First, let’s go over the basic techniques when dealing with any style of contact lens. Always have clean, dry hands and a clean work area whenever you are preparing to touch your contact lenses. Do not use oily or perfumed soaps before handling your contacts and use lotion or hand cream only after you are finished with your lenses. Keeping your lenses as clean as possible will ensure they last a very long time. In addition to that, it may be necessary, especially if you are new to wearing contacts, that you keep your fingernails trimmed fairly short and filed of any sharp or torn edges. It is very easy to tear a contact in the early days when you are still learning.

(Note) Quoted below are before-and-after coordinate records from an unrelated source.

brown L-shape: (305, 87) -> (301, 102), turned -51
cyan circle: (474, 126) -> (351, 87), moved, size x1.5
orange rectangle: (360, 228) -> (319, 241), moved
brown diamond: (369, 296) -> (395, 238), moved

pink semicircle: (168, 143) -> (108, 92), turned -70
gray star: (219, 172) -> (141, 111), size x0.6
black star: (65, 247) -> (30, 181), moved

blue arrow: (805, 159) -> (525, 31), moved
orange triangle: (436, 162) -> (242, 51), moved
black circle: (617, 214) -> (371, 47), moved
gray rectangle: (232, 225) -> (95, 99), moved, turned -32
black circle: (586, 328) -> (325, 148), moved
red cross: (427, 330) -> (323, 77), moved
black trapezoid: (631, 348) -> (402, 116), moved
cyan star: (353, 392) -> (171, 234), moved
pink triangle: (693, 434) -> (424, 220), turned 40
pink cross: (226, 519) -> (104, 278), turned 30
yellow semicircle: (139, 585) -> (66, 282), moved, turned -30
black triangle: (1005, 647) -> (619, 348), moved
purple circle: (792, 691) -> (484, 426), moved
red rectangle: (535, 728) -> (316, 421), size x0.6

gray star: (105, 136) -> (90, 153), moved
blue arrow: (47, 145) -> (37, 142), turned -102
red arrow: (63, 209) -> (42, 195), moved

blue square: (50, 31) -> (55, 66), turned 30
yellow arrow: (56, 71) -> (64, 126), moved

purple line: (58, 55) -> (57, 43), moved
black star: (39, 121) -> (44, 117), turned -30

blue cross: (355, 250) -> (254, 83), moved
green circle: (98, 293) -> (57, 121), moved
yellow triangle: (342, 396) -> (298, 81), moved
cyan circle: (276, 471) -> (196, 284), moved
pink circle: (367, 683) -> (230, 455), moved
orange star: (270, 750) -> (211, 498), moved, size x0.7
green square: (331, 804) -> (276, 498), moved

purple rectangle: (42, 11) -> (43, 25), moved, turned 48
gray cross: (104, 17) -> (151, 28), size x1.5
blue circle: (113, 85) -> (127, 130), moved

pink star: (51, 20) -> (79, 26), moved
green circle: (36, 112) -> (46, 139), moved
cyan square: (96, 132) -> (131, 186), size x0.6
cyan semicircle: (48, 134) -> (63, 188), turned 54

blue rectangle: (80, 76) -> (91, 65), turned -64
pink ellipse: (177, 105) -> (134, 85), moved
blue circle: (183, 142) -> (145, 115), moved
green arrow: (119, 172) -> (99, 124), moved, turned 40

If you wear soft contacts, the best way to remove it is to open your eye very wide. If your eye keeps closing before you can get the contact, then use your other hand to hold your eye open. Once your eye is open, look away to the side or up to at the ceiling. Use your thumb and forefinger to gently “pinch” the contact from your eye. If your eyes are dry after a long day and the contact feels a little adhered to your eye, use some re-wetting drops first and let your eye rest for a minute. Try again and it should fold up and remove easily from your eye. Simply switch hands and remove the other contact from your other eye.
Some say that removing hard contacts or Gas Permeable Contacts is easier than removing soft contact lenses. Simply hold your cupped hand under your eye, with your other hand pull at the outside corner of your eye toward your ear. Now blink and the contact should pop right out into your awaiting palm.
Always store your lenses in properly labeled contact lens cases. Make sure that the lens cases are cleaned daily and filled with the appropriate lens cleaning and disinfecting solution. Tomorrow, they will be ready for another fun-filled day.